== Required action ==
An exact copy of all the data is required.

Data records:

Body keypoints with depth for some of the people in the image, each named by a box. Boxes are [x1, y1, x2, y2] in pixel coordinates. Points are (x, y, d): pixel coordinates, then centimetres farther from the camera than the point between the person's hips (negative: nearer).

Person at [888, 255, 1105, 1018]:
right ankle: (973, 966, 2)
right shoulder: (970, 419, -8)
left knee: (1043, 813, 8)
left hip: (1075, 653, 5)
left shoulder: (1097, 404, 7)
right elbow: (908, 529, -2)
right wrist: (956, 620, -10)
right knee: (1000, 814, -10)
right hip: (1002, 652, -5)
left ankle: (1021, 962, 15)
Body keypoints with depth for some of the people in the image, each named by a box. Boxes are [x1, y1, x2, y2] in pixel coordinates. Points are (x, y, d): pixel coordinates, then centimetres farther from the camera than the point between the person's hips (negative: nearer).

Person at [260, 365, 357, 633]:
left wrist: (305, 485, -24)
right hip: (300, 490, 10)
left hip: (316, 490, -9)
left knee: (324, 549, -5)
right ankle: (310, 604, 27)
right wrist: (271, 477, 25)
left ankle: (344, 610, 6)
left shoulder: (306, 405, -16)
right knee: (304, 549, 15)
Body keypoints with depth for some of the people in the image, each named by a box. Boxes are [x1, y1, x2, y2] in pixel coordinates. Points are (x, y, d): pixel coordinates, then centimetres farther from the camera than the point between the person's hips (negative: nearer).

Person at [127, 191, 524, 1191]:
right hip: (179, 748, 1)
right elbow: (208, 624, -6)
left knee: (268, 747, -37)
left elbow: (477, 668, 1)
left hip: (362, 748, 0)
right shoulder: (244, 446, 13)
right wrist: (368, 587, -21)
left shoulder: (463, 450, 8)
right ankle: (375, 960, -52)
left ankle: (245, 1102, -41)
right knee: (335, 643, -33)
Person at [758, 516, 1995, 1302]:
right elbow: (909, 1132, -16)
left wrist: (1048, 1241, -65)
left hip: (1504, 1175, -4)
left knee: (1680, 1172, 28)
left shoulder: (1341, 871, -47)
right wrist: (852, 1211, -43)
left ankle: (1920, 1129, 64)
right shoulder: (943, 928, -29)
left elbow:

== Result of the exercise ==
Body keypoints with depth for some of the people in the image, each named by a box. Boxes are [x1, y1, x2, y2] in pixel coordinates. Points are (x, y, d): pixel coordinates, then centimetres farther from the camera than the point between the person's hips (negative: nearer).

Person at [888, 255, 1105, 1018]:
right ankle: (973, 966, 2)
right shoulder: (970, 419, -8)
left knee: (1043, 813, 8)
left hip: (1075, 653, 5)
left shoulder: (1097, 404, 7)
right elbow: (908, 529, -2)
right wrist: (956, 620, -10)
right knee: (1000, 814, -10)
right hip: (1002, 652, -5)
left ankle: (1021, 962, 15)
Body keypoints with depth for some of the people in the image, each named by a box. Boxes are [x1, y1, x2, y2] in pixel coordinates. Points are (x, y, d): pixel coordinates, then centimetres farther from the camera than the point between the person's hips (negative: nearer).

Person at [260, 365, 357, 633]:
left wrist: (305, 485, -24)
right hip: (300, 490, 10)
left hip: (316, 490, -9)
left knee: (324, 549, -5)
right ankle: (310, 604, 27)
right wrist: (271, 477, 25)
left ankle: (344, 610, 6)
left shoulder: (306, 405, -16)
right knee: (304, 549, 15)
Body keypoints with depth for some of the people in the image, each named by a box. Boxes are [x1, y1, x2, y2] in pixel coordinates. Points are (x, y, d): pixel coordinates, then centimetres farther from the camera than the point between the person's hips (negative: nearer).

Person at [127, 191, 524, 1191]:
right hip: (179, 748, 1)
right elbow: (208, 624, -6)
left knee: (268, 747, -37)
left elbow: (477, 668, 1)
left hip: (362, 748, 0)
right shoulder: (244, 446, 13)
right wrist: (368, 587, -21)
left shoulder: (463, 450, 8)
right ankle: (375, 960, -52)
left ankle: (245, 1102, -41)
right knee: (335, 643, -33)
Person at [758, 516, 1995, 1302]:
right elbow: (909, 1132, -16)
left wrist: (1048, 1241, -65)
left hip: (1504, 1175, -4)
left knee: (1680, 1172, 28)
left shoulder: (1341, 871, -47)
right wrist: (852, 1211, -43)
left ankle: (1920, 1129, 64)
right shoulder: (943, 928, -29)
left elbow:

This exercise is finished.